文革后恢复高考,我们县接连几年没有产生一名重点大学生。到了我们这一届,出现了杰这样的希望选手。
杰被一致公认为我们学校的才子,他聪明、勤奋,而且不是愚奋那种,人有思想、独立,并且充满自信。杰最擅长的科目是语文,得过全国写作竞赛的二等奖,对文学很有兴趣,他的志向是北大中文系。那个年代,中文是一个好专业。
高考前一天,考生放假休息、做调整,老师就利用这一天布置考场。有一个多年沿袭下来的惯例,就是考生们都会在布置考场的时候去踩点,坐在自己的位子上找找感觉,避免第二天匆忙上阵,紧张过度。
但是杰并没有去踩点,也许是他太自信了,也许他觉得就在自己读了三年书的母校里考试,没有什么必要。总之,那天他睡了一个很好的午觉,起来后在家里大音量地放邓丽君的歌。
七月七日上午考第一课语文。时间一到,老师准时打开教学楼的门口,考生们蜂拥而进,纷纷找到自己的座位。正在这时,一个声音高喊起来:“老师,怎么没有我的考号?”大家望过去,竟然是杰。
监考老师上前检查,果然,杰的准考证号码竟然没有编在座位上,考号从他前面的考生直接跳到了他后面那个,无端端地空缺了他的位置。
“你不要急,我马上通知考场办公室,他们会给你安排的。”老师安慰他,马上冲出了教室。这时,时间在一点一点地过去,大家都在坐着,准备各自的文具,等候发卷。只有他一个人茫然地站在那里,束手无策。
考场负责人认识杰,知道他是一名重要的考生,立刻吩咐马上给他补编座位。这时候问题出来了:前一天整理考场时,已经把所有余下的桌椅搬到了离教学楼二百米远外的大礼堂里,而老师一路小跑到礼堂后,发现礼堂门口紧锁,只好四处张罗着去找保管钥匙的人。那个年代,没有电话,更不用说传呼机、手机......
当老师终于把桌椅搬到考场时,开卷时间已经过了三十多分钟,杰脸色通红、满头大汗,已经接近于崩溃状态......

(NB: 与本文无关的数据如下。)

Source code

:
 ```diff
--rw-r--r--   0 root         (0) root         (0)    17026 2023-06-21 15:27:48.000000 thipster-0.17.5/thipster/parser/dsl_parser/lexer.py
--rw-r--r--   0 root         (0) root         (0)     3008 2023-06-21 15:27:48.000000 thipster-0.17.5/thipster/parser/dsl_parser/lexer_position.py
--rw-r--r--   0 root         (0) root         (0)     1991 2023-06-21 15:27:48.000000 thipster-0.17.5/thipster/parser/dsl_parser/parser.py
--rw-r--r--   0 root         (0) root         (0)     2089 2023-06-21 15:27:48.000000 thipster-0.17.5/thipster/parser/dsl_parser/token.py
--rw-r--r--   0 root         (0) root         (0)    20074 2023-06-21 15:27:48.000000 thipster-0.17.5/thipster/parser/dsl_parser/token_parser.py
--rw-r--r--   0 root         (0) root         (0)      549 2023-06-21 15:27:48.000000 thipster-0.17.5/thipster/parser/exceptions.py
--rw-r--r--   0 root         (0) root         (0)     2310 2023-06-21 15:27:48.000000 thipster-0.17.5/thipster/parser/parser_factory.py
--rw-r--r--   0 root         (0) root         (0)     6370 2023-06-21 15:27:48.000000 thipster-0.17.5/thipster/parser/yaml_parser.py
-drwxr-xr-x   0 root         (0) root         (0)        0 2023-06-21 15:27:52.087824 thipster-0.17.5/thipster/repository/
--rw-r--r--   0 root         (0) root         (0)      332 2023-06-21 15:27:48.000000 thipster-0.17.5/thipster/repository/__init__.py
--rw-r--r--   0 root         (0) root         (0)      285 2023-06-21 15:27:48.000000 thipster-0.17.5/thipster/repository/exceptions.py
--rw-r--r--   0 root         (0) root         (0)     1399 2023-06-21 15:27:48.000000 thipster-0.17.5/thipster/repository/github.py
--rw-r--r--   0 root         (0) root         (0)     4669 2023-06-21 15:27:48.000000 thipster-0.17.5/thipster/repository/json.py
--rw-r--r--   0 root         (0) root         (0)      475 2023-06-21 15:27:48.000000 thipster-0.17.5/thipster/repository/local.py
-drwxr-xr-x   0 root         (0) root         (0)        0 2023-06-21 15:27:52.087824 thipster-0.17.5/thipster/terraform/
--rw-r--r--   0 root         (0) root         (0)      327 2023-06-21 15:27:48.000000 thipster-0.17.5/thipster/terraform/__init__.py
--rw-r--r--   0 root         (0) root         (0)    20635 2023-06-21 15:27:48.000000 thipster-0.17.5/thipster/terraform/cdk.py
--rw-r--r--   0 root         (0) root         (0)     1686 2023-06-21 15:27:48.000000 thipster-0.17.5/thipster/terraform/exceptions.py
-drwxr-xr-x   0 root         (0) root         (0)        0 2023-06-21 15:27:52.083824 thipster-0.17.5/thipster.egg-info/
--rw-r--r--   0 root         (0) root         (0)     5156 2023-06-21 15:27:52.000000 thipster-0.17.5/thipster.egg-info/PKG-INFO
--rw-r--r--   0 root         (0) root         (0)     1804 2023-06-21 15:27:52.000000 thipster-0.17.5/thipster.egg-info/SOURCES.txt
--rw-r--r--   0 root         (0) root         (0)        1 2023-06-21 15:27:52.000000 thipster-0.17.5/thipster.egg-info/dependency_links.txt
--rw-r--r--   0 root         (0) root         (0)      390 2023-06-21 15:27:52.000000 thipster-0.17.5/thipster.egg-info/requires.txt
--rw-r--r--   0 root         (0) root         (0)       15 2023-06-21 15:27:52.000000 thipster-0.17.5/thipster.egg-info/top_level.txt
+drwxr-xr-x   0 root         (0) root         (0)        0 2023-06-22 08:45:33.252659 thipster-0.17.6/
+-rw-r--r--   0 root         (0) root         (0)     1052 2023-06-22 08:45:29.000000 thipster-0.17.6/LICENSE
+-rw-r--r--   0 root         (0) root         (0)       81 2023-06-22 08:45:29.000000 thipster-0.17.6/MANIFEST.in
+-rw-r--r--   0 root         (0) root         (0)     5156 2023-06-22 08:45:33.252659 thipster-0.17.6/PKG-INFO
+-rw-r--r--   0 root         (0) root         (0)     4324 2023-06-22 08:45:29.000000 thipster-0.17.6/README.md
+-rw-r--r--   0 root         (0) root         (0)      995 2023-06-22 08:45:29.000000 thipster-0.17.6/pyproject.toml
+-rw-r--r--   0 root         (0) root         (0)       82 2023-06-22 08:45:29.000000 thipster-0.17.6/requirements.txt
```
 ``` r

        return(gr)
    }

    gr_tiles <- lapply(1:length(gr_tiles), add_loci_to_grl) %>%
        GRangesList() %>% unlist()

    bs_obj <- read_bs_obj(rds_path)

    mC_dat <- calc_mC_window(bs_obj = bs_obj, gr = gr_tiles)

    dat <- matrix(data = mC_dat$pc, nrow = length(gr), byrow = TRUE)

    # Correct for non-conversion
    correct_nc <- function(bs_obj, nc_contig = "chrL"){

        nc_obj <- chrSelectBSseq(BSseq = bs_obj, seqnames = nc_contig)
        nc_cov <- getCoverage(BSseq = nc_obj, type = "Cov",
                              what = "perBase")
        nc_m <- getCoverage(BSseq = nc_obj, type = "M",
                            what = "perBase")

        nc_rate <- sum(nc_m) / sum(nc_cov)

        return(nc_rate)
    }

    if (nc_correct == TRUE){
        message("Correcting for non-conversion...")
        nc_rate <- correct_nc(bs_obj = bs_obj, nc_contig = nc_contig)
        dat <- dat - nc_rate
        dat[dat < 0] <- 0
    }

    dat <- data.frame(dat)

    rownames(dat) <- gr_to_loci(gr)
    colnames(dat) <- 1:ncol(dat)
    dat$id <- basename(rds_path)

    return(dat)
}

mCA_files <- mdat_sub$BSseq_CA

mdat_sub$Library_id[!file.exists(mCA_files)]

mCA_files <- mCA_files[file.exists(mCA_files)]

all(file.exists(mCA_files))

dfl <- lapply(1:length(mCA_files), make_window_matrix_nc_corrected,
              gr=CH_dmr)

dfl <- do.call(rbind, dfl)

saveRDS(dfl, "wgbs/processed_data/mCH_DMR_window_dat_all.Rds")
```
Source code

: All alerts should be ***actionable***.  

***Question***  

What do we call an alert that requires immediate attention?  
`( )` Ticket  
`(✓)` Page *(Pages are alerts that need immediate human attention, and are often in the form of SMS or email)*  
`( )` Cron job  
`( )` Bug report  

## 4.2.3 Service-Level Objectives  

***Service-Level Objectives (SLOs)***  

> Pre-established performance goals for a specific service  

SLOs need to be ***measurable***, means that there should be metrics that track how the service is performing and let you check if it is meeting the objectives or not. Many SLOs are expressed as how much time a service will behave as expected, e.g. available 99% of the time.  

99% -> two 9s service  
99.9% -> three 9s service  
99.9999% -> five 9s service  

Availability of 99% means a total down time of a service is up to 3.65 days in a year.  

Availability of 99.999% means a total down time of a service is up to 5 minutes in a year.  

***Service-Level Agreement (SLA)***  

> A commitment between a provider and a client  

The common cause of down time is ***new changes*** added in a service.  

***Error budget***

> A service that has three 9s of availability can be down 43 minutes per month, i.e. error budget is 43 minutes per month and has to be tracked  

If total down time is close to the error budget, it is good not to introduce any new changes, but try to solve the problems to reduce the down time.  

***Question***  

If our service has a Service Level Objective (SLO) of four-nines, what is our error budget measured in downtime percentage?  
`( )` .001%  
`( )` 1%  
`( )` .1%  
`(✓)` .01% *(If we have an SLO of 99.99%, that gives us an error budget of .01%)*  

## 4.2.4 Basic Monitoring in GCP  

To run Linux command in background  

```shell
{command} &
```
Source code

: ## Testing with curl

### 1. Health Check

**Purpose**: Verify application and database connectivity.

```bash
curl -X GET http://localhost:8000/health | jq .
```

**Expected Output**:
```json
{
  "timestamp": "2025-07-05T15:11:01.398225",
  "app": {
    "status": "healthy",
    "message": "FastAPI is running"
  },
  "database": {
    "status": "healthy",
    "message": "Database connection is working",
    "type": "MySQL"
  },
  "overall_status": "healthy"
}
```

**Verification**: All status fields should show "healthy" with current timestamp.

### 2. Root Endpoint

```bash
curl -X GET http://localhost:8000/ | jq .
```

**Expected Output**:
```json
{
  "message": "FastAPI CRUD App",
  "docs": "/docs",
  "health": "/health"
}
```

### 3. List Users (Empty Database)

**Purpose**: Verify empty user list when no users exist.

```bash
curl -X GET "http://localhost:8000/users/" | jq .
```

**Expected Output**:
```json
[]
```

那天下午考地理,杰没有来。当我们交卷走出考场时,听到了一个消息:杰从县城最高那栋大楼跳了下来。
杰死那几天,县正好发生了一起特大车祸,死了十多名乘客,以至于医院的停尸间停满了。杰的尸体就一直摆在路边,用一张毛毯盖着,他父母面无表情地坐在旁边守着。
杰埋在河边的山坡上,正对着学校的操场。没过两年,政府计划在那片山坡建造一间水泥厂,连他的家人都没通知,直接把他的坟墓迁了,此后下落不明。
人们都说杰在这个世界上注定没有位置。
我相信,人,是需要一些运气的。